Later, a policeman seeing her sitting on a bleak shore at Southsea, took her home. It hadn’t occurred to her that people would be out searching. When she got back to Number i io, she was filled with remorse and ready to go along with whatever anyone said, especially when Ray and Kenny said that they would feel better going back to work if they knew she was at Roman’s Fields. Lu needed no persuading.
It was dark when Ted’s little van rattled through the gates of Roman’s Fields. May said, ‘Don’t you worry yourself about anything, Lu. If you don’t want to speak to anybody, you don’t have to. Bar will be over in the morning; she won’t know you’re here, but I won’t let her come rushing upstairs. I’ll give you some valerian to help your nerves, and some marigold to help you get a good night’s rest.’
‘Let her come up, Aunty. Bar always makes me feel better. I’m not bad, there’s nothing wrong with me.’

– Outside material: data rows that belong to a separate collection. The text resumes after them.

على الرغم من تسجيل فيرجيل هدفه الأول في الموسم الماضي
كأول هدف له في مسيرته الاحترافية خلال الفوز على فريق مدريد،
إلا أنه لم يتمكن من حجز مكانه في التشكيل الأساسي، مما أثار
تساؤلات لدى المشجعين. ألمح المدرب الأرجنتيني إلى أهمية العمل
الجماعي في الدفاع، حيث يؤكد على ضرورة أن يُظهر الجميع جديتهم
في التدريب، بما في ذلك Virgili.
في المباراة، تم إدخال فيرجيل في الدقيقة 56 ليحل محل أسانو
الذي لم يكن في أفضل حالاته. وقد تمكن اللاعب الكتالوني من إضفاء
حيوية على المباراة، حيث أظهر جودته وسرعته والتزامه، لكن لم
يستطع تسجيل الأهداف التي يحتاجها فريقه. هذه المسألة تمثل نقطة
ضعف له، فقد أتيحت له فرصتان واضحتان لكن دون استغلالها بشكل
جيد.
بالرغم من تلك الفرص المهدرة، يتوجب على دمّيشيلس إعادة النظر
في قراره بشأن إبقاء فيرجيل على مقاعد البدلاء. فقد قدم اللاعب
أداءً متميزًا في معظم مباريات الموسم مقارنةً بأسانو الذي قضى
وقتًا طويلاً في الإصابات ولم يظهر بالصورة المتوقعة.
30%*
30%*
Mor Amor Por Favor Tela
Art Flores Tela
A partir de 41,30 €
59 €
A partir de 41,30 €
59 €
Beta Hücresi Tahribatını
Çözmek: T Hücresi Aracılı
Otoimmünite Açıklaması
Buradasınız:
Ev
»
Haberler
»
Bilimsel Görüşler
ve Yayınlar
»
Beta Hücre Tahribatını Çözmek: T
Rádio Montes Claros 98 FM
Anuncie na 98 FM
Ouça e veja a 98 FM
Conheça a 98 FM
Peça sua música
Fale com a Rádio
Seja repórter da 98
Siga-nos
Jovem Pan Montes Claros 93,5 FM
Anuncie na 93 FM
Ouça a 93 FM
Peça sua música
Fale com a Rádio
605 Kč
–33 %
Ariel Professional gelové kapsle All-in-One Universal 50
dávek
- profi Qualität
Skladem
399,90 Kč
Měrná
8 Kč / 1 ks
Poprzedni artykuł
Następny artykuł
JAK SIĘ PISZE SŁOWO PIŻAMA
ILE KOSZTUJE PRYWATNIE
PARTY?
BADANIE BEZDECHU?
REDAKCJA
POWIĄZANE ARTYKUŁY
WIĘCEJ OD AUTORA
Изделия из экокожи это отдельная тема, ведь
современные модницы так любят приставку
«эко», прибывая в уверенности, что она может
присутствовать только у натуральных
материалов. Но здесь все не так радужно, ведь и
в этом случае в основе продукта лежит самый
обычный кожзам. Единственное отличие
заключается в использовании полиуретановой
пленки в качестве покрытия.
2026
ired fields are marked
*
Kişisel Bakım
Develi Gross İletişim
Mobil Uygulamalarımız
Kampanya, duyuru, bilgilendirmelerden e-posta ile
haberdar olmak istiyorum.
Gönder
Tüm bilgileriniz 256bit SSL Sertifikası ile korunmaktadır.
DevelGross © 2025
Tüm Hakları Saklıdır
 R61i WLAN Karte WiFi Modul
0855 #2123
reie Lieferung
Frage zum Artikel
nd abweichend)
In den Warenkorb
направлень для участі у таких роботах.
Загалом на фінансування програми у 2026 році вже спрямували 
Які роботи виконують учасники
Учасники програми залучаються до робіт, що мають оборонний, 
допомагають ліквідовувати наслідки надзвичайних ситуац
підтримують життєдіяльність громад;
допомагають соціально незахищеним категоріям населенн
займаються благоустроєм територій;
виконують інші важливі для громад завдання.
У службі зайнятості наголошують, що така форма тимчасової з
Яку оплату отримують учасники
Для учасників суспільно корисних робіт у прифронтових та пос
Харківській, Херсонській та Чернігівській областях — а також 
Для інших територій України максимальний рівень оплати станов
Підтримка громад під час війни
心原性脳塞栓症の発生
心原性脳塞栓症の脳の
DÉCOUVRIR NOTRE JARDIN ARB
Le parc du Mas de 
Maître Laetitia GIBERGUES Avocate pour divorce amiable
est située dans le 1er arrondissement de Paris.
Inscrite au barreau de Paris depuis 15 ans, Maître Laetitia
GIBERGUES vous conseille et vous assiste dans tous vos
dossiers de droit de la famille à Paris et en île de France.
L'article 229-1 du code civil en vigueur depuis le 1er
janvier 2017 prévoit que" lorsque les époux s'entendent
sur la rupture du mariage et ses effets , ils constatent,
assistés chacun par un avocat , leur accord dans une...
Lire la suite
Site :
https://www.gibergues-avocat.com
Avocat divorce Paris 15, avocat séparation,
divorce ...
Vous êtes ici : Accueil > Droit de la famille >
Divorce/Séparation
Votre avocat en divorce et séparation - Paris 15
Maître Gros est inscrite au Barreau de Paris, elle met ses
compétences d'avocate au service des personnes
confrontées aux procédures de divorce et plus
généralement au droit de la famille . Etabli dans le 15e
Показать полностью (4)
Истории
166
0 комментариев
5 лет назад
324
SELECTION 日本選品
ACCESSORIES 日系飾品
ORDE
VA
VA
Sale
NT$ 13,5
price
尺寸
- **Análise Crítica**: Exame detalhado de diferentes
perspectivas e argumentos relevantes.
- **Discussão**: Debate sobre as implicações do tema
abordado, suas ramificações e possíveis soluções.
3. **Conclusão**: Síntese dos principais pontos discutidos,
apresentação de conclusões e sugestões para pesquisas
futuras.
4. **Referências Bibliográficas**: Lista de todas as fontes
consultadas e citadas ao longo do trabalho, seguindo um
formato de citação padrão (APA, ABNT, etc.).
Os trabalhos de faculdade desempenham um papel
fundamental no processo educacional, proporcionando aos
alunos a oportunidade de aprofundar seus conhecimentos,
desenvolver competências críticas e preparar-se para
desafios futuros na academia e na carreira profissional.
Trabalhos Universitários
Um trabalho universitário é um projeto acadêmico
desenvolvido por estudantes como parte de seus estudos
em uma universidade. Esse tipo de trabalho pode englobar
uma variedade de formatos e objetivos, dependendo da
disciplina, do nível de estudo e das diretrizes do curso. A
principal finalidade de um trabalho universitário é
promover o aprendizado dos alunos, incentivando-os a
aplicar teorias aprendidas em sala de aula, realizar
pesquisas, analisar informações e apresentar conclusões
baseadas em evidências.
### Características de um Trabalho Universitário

‘Of course there isn’t,’ Ted said. ‘You just needs a bit of peace and quiet, like Ray and Ken.’
‘I expect they’ll be glad to go out to the pub without having to worry about me.’
‘That’s just what I told them would do them good,’ Ted said. ‘We can be proud of them two in the Wilmott family. They looked like proper gentlemen.’
‘What d’you mean, looked like – there’s more gentlemen in those two lads than in a wagon-load of the likes of them in red coats that chased the fox over my strawberry beds last winter. Offered me five pounds to put it right. Five pounds! I told them to clear off; five years of their time planting new stock there would be more like it.’
Gabriel Strawbridge’s voice echoed down the passage from his room. ‘Was that Louise’s voice I heard?’
‘Yes, Mr Strawbridge. Do you want me to come and see you?’
‘Do I? My eye, I do.’
‘Go along and see him, pet. I’ll put the kettle on and then make us all something to eat.’
He was seated in his usual high-backed winged chair, upholstered in a tapestry-like fabric, which Lu used to think looked like a throne. Peering as she came in at the door, he held out his arms in welcome. ‘I
t is you. Dear love, come close and sit here.’ He put a cushion on the stool upon which he rested his leg, and took both her hands as she sat down. ‘Let me see you, I haven’t been able to get you out of my mind. I’m so sorry that you’ve had to face dreadful events so early in your life… but you’re strong and you’re intelligent. Louise, my dear child. If only I could do something… I would do anything.’
‘You could put your shawl round me, like you did before.’
‘Good Lord, I’m all fingers and thumbs,’ he said as she settled at his feet, leaning into his knees. He enveloped her in the shoulder blanket.
‘I couldn’t cry.’
‘No?’
‘I don’t think I even feel sad.’
‘What do you feel?’
She looked up at him. ‘Angry… I feel so angry. That makes me ashamed.’ It was like confessing directly to God, as though his milky eyes were clouds through which he could see her clearly and she could look directly into them.
‘Honest anger is nothing to be ashamed of, is it?’
‘Yes… because she couldn’t help dying, could she?’
‘Why are you so angry at her?’
‘I don’t know.’
‘For leaving you? It’s always frightening when parents die… quite terrifying, even for older people.’
‘No. No, I was going to make up for everything. Now I can’t. She’s spoilt everything I was going to do.’
He pulled her head against him and gently caressed the side of her face where his hand rested. God’s hand, impersonal and involved, giving but not taking. ‘Of course she has. Death is the worst spoiler of all.’ His dry, fine-skinned old-man’s hands brushed tendrils of hair away from her face, as Ray had done during the nights when she was so ill and he had sat up with her. ‘None of us has any business dying. It hurts those who love us most, messes up their lives and leaves them with feelings of guilt that they are not responsible for. They want to please us, give us their achievements and love, and if we die we are rejecting all that. Anger and disappointment seem very natural responses, wouldn’t you say?’